• _Work item 1_
Answer these questions using the Pensum data-handling text.
(a) Above what audio length does Pensum switch to the asynchronous flow?
(b) How long is the TTL backstop for audio stored in R2?
(c) Which fields does the metadata row kept after deletion contain?
• _Work item 2_
Write the next part of the Pensum data-handling text, picking up after its last sentence.

• _Source extract_
☆ ☆ ☆ ☆

The worker holds the audio in memory only for the duration of the request. No R2 bucket, no D1 row referencing content, no caching of transcripts. After the response is returned to your plugin, the audio is gone from our infrastructure.

For audio over 20 minutes, the synchronous path doesn’t work (Cloudflare worker request limits). We use an asynchronous flow with R2 storage as a staging area, but we delete both the audio and transcript immediately once your plugin confirms receipt.

sequenceDiagram
    autonumber
    box rgb(219, 234, 254) Your machine
    participant P as Plugin
    end
    box rgb(254, 215, 170) Pensum (Cloudflare)
    participant W as Worker
    participant R as R2 bucket<br/>(1h TTL backstop)
    end
    box rgb(233, 213, 255) Third party
    participant D as Deepgram
    end

    P->>W: POST /v1/transcribe/start
    Note over W: Verify, check quota,<br/>create job row (metadata only)
    W-->>P: { job_id, upload_url }
    P->>R: PUT audio (signed URL)
    P->>W: POST /v1/transcribe/{id}/submit
    W->>D: Submit with R2 URL + webhook
    D->>R: Fetch audio
    Note over D: Process asynchronously<br/>(typically 1-3 min for 1h audio)
    D->>W: POST /v1/webhooks/deepgram<br/>(transcript)
    Note over W: Verify signature,<br/>log usage event
    W-->>P: Push transcript<br/>(SSE or short-lived fetch URL)
    P->>W: Confirm receipt
    Note over W,R: Delete audio + transcript<br/>from R2 immediately

Two retention windows worth understanding:

  • Audio in R2: From upload until Deepgram fetches it, plus a 1-hour TTL backstop in case the plugin disconnects. Under normal flow: minutes, not hours.
  • Transcript: From the moment Deepgram returns it until your plugin confirms receipt. Under normal flow: seconds.

After deletion, the only record on our side is a metadata row: (job_id, user_id, status=completed, duration_seconds, timestamp). No content references.

We log server-side events for billing, abuse detection, and product analytics. These are stored in our analytics layer and inform our admin dashboard. We do not run analytics inside the plugin and do not embed analytics SDKs in your Obsidian.

EventWhenWhat’s recorded
license_validatedPlugin checks in (~weekly)Your account, device ID, plan, success/failure
subscription_createdPayment webhook firesAccount, plan, timestamp
subscription_canceledPayment webhook firesAccount, plan, total months active
smart_capture_callManaged text AI requestAccount, model, latency, success
transcription_completedDeepgram webhook returnsAccount, duration in seconds, timestamp
quota_exceededYou hit a daily capAccount, feature, attempted action

What’s not logged: prompt text, task descriptions, transcript content, audio, file paths, settings values, or anything about how you use Pensum locally.

☆ ☆ ☆ ☆

• _Source material_
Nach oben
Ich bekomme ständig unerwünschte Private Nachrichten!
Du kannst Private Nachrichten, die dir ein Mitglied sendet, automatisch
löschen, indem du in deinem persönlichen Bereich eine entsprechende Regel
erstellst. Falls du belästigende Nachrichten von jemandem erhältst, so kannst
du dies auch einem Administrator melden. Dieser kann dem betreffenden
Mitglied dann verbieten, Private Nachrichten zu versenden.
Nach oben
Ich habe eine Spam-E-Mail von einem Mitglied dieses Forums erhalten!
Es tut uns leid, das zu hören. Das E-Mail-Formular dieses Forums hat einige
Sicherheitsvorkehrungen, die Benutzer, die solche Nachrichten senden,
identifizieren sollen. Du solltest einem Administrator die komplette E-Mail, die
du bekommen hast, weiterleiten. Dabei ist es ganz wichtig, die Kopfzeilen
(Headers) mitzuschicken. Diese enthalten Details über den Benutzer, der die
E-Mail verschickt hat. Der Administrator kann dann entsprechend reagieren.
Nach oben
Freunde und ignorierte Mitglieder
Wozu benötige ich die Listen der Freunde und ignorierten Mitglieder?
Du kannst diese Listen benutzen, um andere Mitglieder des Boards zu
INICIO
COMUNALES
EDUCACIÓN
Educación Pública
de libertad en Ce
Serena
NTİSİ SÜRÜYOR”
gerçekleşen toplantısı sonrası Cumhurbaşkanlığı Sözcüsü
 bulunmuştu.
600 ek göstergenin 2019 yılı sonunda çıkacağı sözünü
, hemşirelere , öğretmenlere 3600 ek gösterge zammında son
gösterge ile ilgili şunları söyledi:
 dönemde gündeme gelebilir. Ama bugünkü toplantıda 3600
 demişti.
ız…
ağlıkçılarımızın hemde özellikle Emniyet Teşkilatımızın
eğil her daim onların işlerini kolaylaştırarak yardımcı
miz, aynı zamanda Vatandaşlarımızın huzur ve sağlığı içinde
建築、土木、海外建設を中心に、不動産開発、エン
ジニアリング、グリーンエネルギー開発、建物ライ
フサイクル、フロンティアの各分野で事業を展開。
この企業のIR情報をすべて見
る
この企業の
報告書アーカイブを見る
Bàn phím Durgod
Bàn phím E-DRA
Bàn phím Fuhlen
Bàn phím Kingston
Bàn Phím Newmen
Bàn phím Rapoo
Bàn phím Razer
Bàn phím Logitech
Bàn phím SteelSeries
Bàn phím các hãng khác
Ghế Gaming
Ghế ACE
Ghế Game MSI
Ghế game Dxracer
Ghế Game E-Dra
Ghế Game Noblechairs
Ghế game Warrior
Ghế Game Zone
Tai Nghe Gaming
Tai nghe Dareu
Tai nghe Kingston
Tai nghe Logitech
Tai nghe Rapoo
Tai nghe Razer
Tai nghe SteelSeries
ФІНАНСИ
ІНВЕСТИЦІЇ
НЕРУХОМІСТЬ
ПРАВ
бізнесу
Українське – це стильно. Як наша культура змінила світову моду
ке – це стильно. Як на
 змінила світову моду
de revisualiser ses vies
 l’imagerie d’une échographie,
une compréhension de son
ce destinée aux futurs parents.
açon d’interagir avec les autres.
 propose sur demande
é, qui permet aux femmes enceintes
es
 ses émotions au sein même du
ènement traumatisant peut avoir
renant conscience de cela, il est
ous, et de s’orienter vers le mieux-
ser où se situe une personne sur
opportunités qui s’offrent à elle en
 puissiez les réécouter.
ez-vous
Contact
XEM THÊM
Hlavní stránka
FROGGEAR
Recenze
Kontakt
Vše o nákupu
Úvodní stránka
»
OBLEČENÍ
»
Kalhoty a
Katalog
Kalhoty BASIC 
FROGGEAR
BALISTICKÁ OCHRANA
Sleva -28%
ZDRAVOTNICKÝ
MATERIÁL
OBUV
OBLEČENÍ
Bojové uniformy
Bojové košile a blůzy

☆ ☆ ☆ ☆

• _Response box 1_
(a) Audio over 20 minutes.
(b) 1 hour.
(c) job_id, user_id, status=completed, duration_seconds, and timestamp.

• _Response box 2_
Pensum supports three different privacy postures for AI features. Mode is plan-driven, not a per-feature toggle: your plan picks the mode, then a per-feature dropdown chooses which model handles each call within that mode.

ModePlanAudio / prompts
BYO keyPro $9Goes directly from your machine to your chosen provider. Pensum’s servers are not involved.
ManagedPro All-in-One $29 / TrialPasses through our worker transiently. Not stored. Logged metadata only.
LocalFuture, no committed dateRuns entirely on your machine via Whisper.cpp or similar. Nothing leaves your device.

Pro All-in-One users who want to override a specific feature with their own key can still configure a BYO key for the relevant provider — the per-feature model dropdown then routes that feature through BYO while the rest stay managed. Pensum never silently swaps modes; any fallback is initiated by you from a failure-notice action link.

If you want to verify any of the claims on this page:

  • Plugin source code is public: github.com/craigmccaskill/pensum
  • License server source code is in the same repo under apps/license-server/
  • Network traffic from the plugin can be inspected with any HTTP proxy (Charles, mitmproxy)
  • Privacy claims for third parties are linked from our Privacy Policy
  • Specific concerns can be sent to support@pensum.dev — we’ll get back to you

This page changes as the system evolves. Each material change is announced in our release notes.